WJFV operates fulltime with a non-directional antenna. By day, it transmits 10,000 watts, but to protect other stations on 1650 AM from interference, at night it reduces power to 1,000 watts. The transmitter site is off Barnes Road in Chesapeake, Virginia, near Interstate 464.

==Programming==
Weekdays begin with station operator John Fredericks hosting a news and interview morning drive time show. The rest of the weekday schedule is made up of syndicated shows from Mark Levin, Steven K. Bannon, Dave Ramsey, Rita Cosby, Rob Carson and Red Eye Radio.

Weekends include The Car Doctor, Rob Anannian, Free Talk Live and Todd Starnes, as well as repeats of weekday shows. Most hours begin with an update from Townhall News.

==History==
===Expanded Band assignment===
This station originated as the expanded band "twin" of an existing station on the standard AM band. On March 17, 1997, the Federal Communications Commission (FCC) announced that 88 stations had been given permission to move to newly available "Expanded Band" transmitting frequencies, ranging from 1610 to 1700 kHz. with WPMH in Portsmouth, Virginia, authorized to move from 1010 to 1650 kHz. A construction permit for the expanded band station was assigned the call sign WAWT on January 9, 1998. The call sign was changed to WHKT the next month. WHKT signed on the air on March 1, 1999, broadcasting a news/talk and sports radio format under the branding "The Big Kat".

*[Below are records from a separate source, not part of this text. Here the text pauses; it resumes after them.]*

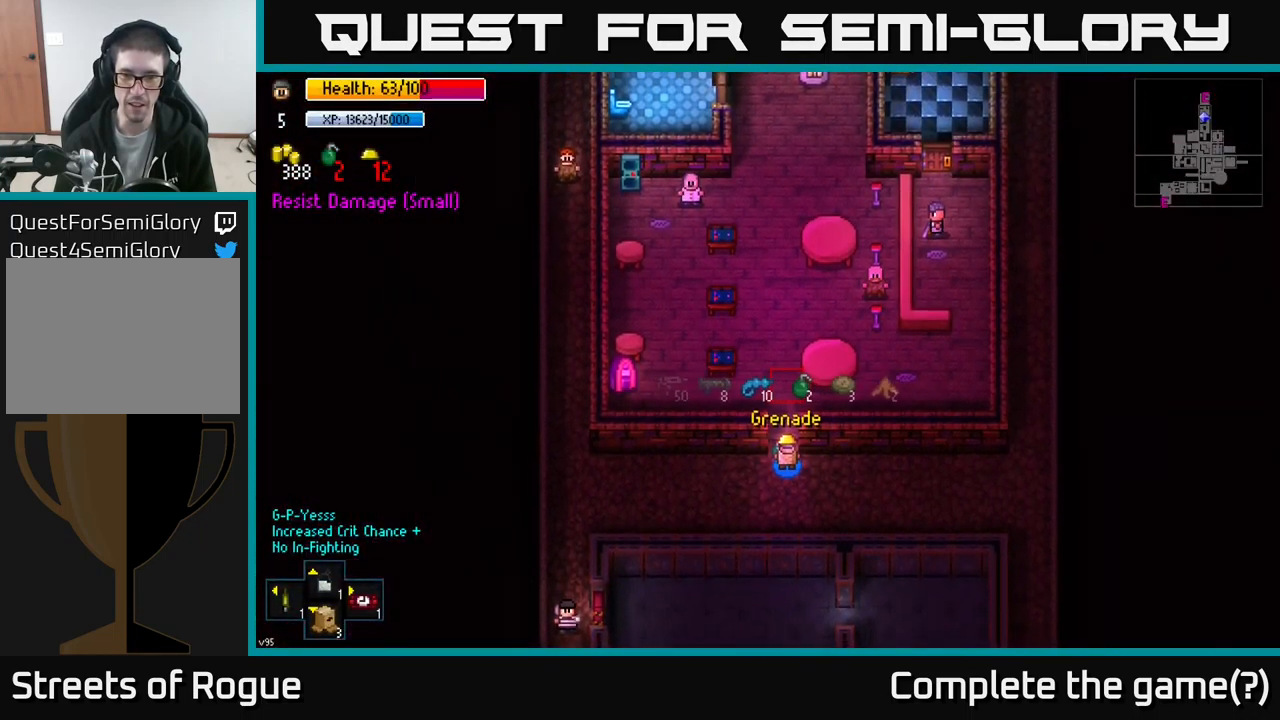
{"buttons": [], "left_stick": "center", "right_stick": "center", "events": []}
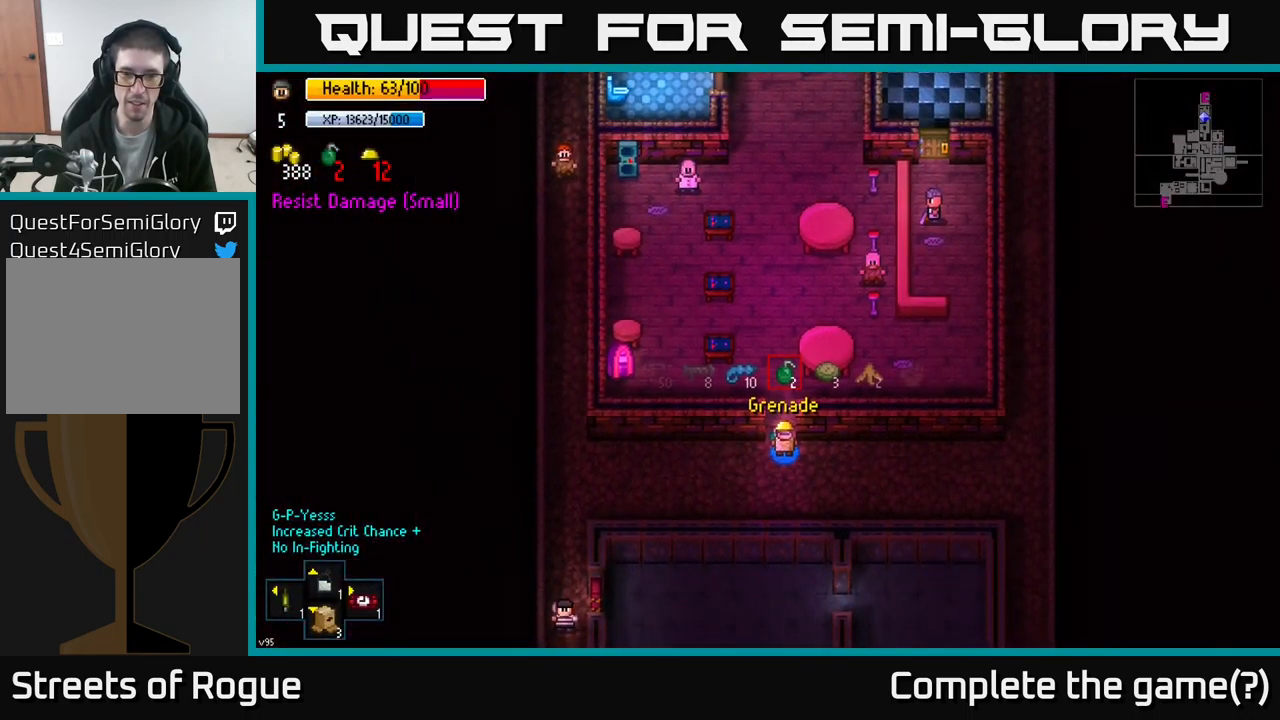
{"buttons": [], "left_stick": "up-left", "right_stick": "up", "events": [[67, "left_stick", "up-left"], [167, "right_stick", "up"], [267, "left_stick", "center"], [367, "left_stick", "up-left"]]}
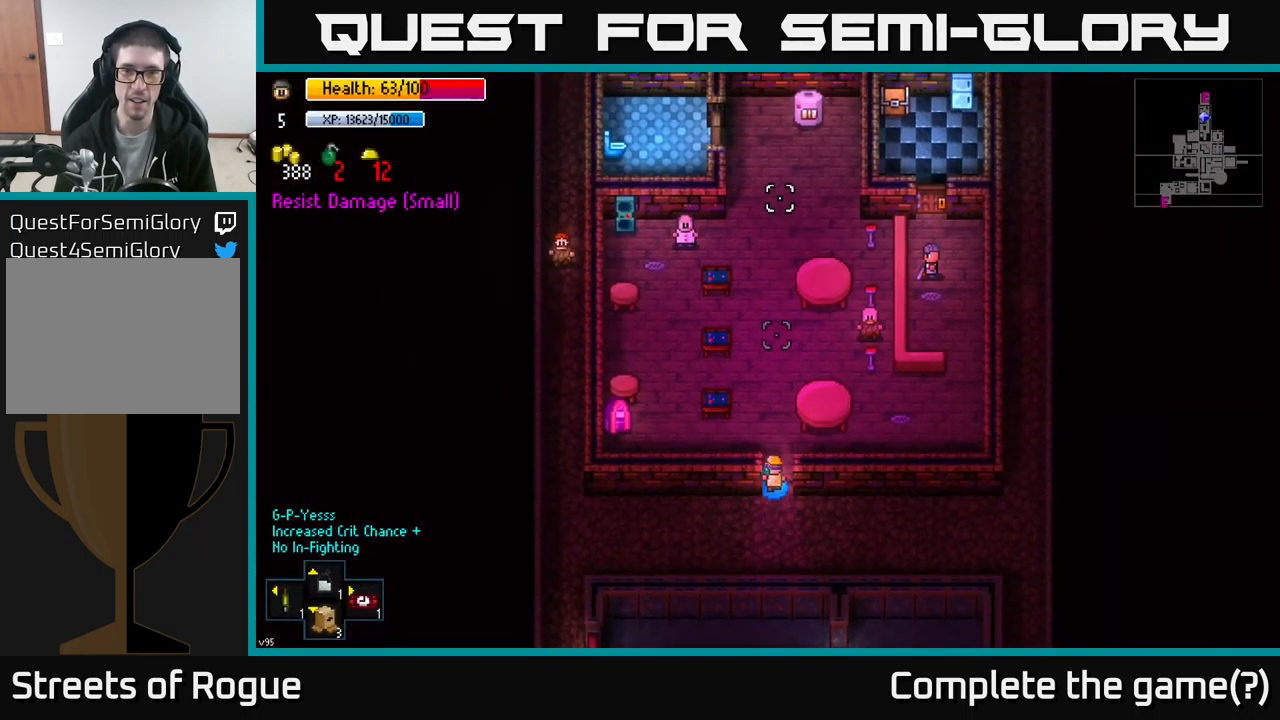
{"buttons": [], "left_stick": "center", "right_stick": "up", "events": [[50, "left_stick", "center"]]}
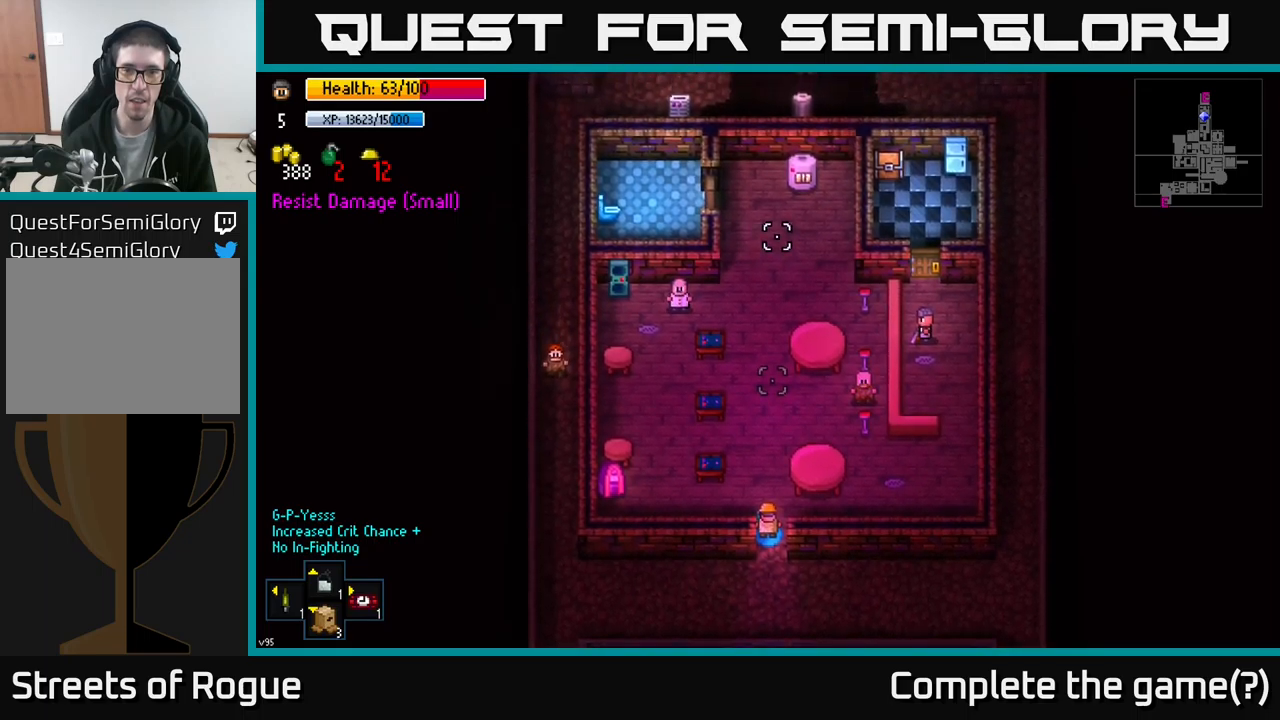
{"buttons": [], "left_stick": "center", "right_stick": "up", "events": [[167, "left_stick", "up"], [300, "left_stick", "center"]]}
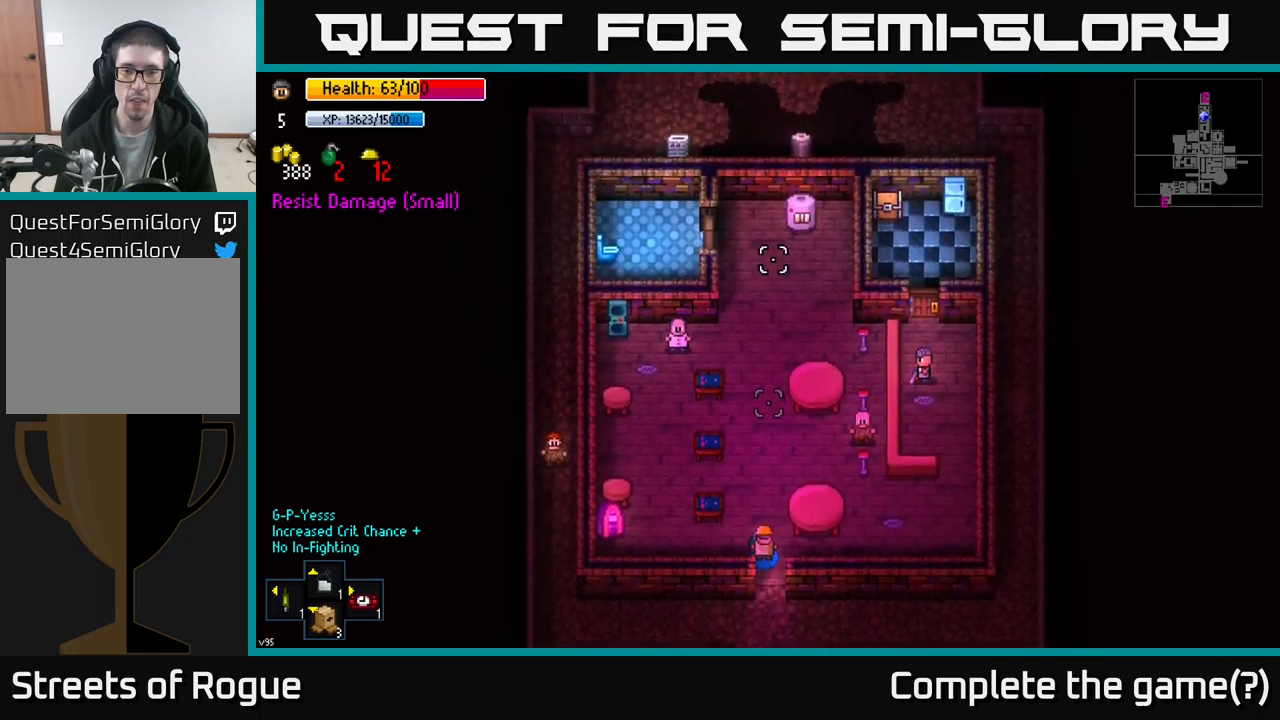
{"buttons": [], "left_stick": "down", "right_stick": "up", "events": [[84, "R2", "down"], [150, "left_stick", "down"], [167, "R2", "up"]]}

The FCC's initial policy was that both the original station and its expanded band counterpart could operate simultaneously for up to five years, after which owners would have to turn in one of the two licenses, depending on whether they preferred the new assignment or elected to remain on the original frequency. However, this deadline was extended multiple times, and both stations remained authorized. One restriction is that the FCC has generally required paired original and expanded band stations to remain under common ownership. The "parent" station on 1010 AM, now WHKT, was deleted on January 3, 2024.

===Radio Disney===
On December 12, 2001, the station switched to the Radio Disney network with a children's/contemporary hit radio format. Radio Disney aired on WBVA and WVAB until November, when the two stations dropped the format over contractual issues relating to the ABC Radio Networks trying to buy the station. WHKT was acquired by The Walt Disney Company, adding it to the Radio Disney network.

On January 25, 2010, The Walt Disney Company announced that it was selling the station to Hampton Roads-area religious station owner Chesapeake-Portsmouth Broadcasting for $350,000. In the interim, Disney took WHKT, and five other Radio Disney stations slated to be sold, off the air. The station went silent on January 22. The sale was listed as "consummated" by the FCC as of May 5.

===Urban gospel===
On February 14, 2018, the station dropped its conservative talk radio "The Answer" format. It flipped to a mix of urban gospel and Christian talk and teaching. It used the moniker "Praise 104.9", also heard on WTJZ (1270 AM) and translators W245CK and W285FM.

WHKT and WTJZ exchanged call signs on November 5, 2021, with the call sign WTJZ moving from AM 1270 to AM 1650, and WHKT transferred from AM 1650 to AM 1270. The WTJZ call sign referred to "Tidewater Jazz", which had been adopted at AM 1270 in 1979.

===Conservative talk===
In August 2022, WTJZ returned to a conservative talk format. The previous "Praise 104.9" urban gospel format was moved to then-WKQA (1110 AM).

On October 11, 2022, AM 1650's call sign was changed to WJFV, standing for the name of the operator and morning host, John Fredericks, and the state of Virginia. This in turn allowed the station on AM 1110 to change its call sign from WKQA to WTJZ on November 2.